Creating best-seat-in-the-house intimacy, Roach has let his extraordinary cast do the heavy lifting, employing modest edits and spare backgrounds to showcase their performances, adding to their rawness and power. Rudnick also shrewdly bookends the piece in a way that heightens its emotional impact, identifying the month when each monologue takes place to chart the course of the pandemic.
The opening salvo is actually set before coronavirus shut down US society, with Bette Midler’s Miriam, a New York liberal, explaining the circumstances of her arrest to an unseen officer. The scenario, not surprisingly, involves her animosity toward the president (who she steadfastly refuses to name.)
Before Trump, she suggests, conservatives were tolerable — or at least, she could pleasantly “give ’em directions to ‘The Lion King'” when encountering out-of-town visitors in Manhattan. Now, the sight of a “MAGA” hat in her beloved New York City is enough to provoke a visceral response. “We’re all so tired,” she laments.
An outspoken Trump critic off screen, Midler divinely sets the table for the next three chapters, which each feature a member of the “coastal elite” representing different constituencies: A gay actor (“Schitt’s Creek’s” Dan Levy) whose most recent audition for a superhero role has been complicated by Covid-19, addressing his therapist via video conferencing; an African-American woman (“Insecure’s” Issa Rae) who attended prep school with Ivanka Trump, sharing an anecdote about a recent encounter; and a YouTube personality (Sarah Paulson) who specializes in meditation and healing, grappling with a return to see relatives in the heartland.

● **Directions**:
[A] Could you extract, word for word, the passage of the review that opens with the words containing "Creating best-seat-in-the-house intimacy, Roach" and closes with "of the pandemic."?
[B] Can you extend the review past its final sentence?
The lines after this point are separate from the review.

Recorded data:
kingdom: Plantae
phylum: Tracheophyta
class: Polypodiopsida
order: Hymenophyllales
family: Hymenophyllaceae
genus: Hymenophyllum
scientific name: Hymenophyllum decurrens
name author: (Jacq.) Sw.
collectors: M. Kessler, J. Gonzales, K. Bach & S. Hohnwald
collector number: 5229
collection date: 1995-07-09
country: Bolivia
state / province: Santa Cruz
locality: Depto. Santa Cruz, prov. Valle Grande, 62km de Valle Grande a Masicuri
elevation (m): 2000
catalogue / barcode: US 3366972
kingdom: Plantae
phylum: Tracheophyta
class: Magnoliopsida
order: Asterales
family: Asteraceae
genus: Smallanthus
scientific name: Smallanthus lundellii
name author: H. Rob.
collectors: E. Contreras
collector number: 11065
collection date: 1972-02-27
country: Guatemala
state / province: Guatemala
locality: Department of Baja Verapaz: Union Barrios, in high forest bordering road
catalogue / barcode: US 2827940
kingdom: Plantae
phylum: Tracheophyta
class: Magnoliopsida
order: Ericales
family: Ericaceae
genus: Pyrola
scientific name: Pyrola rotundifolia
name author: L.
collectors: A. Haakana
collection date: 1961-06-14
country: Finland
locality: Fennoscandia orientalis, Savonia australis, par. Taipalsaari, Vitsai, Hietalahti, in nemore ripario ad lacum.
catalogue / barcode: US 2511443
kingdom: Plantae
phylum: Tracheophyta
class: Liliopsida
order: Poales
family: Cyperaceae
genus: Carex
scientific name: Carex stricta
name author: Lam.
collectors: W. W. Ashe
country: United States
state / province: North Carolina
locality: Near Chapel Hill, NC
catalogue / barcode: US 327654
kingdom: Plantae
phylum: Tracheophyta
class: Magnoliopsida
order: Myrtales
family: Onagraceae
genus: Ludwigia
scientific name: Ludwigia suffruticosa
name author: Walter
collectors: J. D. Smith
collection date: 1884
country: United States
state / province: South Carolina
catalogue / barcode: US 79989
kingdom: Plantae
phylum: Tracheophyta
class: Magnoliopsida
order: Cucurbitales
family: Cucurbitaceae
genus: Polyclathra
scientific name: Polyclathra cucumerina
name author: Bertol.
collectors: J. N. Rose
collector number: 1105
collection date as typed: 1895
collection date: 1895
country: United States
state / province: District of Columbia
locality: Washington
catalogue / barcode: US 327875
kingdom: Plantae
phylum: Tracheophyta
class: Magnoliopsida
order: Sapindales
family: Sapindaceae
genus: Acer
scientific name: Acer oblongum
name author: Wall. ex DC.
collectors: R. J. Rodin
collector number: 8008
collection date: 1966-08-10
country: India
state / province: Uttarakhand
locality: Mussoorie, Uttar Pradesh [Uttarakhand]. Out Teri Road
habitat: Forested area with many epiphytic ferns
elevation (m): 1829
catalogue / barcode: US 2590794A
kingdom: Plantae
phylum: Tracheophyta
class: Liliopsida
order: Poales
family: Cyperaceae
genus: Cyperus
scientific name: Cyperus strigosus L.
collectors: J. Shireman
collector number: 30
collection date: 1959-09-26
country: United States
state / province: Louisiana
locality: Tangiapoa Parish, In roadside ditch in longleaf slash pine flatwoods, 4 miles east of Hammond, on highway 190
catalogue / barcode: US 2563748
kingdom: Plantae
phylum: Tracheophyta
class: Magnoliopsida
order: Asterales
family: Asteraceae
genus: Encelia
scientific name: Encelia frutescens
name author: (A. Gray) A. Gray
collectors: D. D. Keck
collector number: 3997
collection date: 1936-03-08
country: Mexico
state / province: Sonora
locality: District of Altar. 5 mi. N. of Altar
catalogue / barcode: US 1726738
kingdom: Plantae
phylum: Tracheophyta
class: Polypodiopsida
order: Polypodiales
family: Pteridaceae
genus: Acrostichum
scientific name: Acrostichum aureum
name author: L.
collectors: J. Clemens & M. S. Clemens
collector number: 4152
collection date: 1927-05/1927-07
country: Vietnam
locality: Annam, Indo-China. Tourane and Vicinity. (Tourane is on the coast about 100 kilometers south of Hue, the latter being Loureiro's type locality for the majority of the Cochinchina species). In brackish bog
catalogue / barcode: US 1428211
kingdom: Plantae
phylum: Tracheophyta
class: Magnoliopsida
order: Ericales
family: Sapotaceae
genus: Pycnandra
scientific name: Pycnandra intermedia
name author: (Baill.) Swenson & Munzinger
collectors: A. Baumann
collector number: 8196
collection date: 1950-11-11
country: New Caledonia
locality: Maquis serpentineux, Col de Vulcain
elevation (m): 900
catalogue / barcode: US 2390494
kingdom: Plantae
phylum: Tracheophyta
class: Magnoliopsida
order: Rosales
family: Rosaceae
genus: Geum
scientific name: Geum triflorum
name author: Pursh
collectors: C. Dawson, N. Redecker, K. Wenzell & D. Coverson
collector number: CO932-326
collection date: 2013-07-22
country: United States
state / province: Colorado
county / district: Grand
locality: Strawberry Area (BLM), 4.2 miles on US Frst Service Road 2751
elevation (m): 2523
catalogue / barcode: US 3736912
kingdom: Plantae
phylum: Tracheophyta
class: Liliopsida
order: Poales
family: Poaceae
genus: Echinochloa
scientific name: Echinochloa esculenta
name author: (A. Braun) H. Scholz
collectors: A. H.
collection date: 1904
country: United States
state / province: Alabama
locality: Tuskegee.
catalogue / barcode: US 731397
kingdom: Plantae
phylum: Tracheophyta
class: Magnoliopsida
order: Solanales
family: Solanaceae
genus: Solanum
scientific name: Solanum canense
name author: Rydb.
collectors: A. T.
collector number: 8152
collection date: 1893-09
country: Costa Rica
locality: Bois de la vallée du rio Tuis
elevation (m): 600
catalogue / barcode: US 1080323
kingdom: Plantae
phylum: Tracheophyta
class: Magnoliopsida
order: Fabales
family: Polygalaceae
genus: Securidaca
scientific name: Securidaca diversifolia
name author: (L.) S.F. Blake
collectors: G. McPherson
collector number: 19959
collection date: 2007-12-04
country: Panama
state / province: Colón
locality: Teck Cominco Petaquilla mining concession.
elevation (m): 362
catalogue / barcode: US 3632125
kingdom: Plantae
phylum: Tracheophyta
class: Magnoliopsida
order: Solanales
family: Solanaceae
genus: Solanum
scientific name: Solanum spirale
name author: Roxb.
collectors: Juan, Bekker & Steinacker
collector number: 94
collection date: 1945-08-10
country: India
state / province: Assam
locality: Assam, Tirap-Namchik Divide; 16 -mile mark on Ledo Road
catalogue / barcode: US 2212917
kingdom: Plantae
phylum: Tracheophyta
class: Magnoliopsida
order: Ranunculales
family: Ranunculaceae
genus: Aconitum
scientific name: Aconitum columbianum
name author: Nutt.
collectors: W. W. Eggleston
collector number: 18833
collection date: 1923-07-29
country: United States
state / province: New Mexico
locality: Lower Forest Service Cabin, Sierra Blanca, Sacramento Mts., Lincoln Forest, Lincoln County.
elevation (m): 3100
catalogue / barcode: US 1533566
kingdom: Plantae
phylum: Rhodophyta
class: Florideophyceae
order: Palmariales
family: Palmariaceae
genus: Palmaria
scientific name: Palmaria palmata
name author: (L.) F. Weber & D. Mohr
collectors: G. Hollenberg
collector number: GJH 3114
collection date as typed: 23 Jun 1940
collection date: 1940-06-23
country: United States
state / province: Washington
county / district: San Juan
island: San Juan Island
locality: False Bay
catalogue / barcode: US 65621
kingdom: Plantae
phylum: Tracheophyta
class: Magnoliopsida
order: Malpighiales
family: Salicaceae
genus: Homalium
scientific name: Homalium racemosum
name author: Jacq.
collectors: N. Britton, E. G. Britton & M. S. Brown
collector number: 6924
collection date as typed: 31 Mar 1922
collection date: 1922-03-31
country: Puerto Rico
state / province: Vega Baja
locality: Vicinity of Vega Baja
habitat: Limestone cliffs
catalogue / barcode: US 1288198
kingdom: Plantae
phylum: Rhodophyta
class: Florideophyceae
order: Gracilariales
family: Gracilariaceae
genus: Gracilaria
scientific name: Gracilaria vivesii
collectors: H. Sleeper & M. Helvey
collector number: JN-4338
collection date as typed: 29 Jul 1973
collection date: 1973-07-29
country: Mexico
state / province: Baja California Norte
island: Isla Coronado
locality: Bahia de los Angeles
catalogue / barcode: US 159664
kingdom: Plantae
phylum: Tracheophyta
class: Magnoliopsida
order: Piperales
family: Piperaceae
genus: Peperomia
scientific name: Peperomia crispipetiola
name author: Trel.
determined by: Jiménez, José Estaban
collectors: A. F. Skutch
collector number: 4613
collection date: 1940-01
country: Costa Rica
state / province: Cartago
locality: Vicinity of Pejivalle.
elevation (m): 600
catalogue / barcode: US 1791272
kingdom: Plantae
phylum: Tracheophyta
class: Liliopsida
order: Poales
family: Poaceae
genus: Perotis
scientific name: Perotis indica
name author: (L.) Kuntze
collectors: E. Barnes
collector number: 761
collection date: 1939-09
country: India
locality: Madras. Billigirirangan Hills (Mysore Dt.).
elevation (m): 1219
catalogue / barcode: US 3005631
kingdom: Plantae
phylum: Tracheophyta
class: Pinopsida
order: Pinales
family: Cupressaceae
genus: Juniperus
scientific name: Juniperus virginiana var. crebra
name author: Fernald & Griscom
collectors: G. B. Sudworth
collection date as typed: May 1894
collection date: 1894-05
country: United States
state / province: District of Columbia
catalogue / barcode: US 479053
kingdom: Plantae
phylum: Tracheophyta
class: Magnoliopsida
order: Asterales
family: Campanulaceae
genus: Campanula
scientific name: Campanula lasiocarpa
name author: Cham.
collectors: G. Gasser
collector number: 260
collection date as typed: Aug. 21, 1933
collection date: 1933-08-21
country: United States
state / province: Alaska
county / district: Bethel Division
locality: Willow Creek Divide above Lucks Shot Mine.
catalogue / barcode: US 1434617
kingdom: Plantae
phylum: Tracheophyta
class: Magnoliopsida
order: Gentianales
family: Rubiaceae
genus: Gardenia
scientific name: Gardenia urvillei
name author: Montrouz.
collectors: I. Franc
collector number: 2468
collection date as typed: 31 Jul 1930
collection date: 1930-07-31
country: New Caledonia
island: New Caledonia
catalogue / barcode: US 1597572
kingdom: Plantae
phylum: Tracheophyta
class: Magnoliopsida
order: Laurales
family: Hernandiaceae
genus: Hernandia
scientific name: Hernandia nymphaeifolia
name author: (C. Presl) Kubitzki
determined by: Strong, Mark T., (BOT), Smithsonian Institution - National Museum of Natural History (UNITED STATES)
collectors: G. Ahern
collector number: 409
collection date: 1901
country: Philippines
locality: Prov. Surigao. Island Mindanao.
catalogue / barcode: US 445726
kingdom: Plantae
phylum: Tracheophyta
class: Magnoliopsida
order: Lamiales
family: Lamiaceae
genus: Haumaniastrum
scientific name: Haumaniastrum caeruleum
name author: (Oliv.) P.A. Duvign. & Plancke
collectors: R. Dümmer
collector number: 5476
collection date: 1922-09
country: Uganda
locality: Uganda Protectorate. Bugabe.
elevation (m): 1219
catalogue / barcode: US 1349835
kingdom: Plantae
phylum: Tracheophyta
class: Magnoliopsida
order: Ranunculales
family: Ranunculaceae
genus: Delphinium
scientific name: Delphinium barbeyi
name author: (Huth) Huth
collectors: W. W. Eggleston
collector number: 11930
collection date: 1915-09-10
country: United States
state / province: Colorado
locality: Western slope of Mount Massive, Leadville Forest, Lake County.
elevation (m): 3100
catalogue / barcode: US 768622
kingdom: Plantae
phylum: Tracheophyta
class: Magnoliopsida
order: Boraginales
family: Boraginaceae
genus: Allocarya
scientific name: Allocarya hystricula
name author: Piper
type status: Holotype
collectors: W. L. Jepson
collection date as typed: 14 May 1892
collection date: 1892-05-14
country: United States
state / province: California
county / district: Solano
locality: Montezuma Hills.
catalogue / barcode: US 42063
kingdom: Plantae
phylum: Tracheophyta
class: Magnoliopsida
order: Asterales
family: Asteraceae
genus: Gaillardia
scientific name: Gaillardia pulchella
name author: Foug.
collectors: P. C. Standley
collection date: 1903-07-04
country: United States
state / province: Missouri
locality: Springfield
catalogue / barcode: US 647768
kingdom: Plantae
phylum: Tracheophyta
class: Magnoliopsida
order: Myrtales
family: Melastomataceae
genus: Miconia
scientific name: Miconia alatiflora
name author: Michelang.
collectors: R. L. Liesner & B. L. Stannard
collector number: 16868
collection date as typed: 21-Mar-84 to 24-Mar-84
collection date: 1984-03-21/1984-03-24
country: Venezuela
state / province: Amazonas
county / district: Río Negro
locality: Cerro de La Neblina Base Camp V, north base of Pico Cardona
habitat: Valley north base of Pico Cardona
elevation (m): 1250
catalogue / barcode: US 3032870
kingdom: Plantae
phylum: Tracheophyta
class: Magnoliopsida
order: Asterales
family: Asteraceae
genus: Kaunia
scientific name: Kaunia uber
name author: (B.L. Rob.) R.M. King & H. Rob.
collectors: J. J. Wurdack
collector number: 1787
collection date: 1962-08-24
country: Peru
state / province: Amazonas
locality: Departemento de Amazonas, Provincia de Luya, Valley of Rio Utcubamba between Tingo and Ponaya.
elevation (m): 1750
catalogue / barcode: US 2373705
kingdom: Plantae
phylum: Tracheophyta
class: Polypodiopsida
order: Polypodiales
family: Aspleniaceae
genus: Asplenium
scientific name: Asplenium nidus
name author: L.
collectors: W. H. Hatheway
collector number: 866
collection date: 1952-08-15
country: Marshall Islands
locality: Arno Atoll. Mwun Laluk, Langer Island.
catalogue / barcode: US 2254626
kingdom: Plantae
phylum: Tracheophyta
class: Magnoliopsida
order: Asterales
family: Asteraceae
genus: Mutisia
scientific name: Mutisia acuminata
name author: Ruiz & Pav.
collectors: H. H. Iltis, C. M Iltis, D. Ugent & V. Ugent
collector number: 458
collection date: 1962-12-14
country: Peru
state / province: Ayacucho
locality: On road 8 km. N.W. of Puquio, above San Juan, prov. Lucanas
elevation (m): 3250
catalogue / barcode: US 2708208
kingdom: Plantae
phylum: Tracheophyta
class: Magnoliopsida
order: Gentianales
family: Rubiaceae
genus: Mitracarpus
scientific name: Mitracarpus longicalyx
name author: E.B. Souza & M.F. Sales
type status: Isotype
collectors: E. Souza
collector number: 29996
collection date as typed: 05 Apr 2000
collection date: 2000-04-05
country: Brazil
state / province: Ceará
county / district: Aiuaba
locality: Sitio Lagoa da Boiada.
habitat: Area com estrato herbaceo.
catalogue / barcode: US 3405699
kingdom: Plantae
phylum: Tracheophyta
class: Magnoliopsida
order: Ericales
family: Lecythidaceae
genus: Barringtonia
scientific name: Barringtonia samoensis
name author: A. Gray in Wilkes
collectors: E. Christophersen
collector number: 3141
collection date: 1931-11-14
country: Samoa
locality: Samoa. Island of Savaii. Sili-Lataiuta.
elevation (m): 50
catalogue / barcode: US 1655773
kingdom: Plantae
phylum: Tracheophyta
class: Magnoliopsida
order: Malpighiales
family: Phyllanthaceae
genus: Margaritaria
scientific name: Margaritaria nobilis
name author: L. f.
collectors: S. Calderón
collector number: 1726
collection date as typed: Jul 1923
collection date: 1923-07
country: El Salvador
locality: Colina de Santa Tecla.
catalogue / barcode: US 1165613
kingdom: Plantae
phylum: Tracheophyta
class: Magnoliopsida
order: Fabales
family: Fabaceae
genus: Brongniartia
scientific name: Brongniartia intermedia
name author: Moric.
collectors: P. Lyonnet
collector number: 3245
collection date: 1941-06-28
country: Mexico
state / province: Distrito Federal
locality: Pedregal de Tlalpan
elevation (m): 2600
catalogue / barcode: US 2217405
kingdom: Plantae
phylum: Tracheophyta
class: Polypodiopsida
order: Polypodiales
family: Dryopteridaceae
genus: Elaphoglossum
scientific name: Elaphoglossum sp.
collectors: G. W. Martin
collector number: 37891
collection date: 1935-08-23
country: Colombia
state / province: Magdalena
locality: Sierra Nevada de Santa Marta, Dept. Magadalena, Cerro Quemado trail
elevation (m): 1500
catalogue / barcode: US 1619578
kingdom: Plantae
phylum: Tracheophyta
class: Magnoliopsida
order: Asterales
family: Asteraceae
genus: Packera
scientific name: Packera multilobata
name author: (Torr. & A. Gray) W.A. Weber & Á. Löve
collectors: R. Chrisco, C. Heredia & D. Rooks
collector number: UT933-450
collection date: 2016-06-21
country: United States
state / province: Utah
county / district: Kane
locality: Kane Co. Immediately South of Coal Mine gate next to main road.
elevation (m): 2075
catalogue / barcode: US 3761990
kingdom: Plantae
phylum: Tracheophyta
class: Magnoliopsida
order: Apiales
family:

● **Exercise answers**:
[A]
Creating best-seat-in-the-house intimacy, Roach has let his extraordinary cast do the heavy lifting, employing modest edits and spare backgrounds to showcase their performances, adding to their rawness and power. Rudnick also shrewdly bookends the piece in a way that heightens its emotional impact, identifying the month when each monologue takes place to chart the course of the pandemic.

[B]
Finally, there’s Sharynn (Kaitlyn Dever), a young nurse who has come to New York to help during the height of the outbreak there — a scene she describes as “surreal” — a sobering and emotional finish if there ever was one.
Rudnick pulls no punches. Each of these distinct voices bring a different perspective to the central thesis, highlighting facets of what has so antagonized those who oppose the current administration.
The presentation opens with onscreen script that refers to the characters as “people barely coping with the new abnormal.” It’s impossible to separate any of this from politics, and “Coastal Elites” doesn’t pretend to try. But strictly from a dramatic standpoint, Roach, Rudnick and their stars have coped with it beautifully, in a production that probably won’t leave like-minded viewers feeling any less tired, but which does a splendid job of reminding them why.
“Coastal Elites” premieres Sept. 12 at 8 p.m. on HBO. Like CNN, HBO is a unit of WarnerMedia.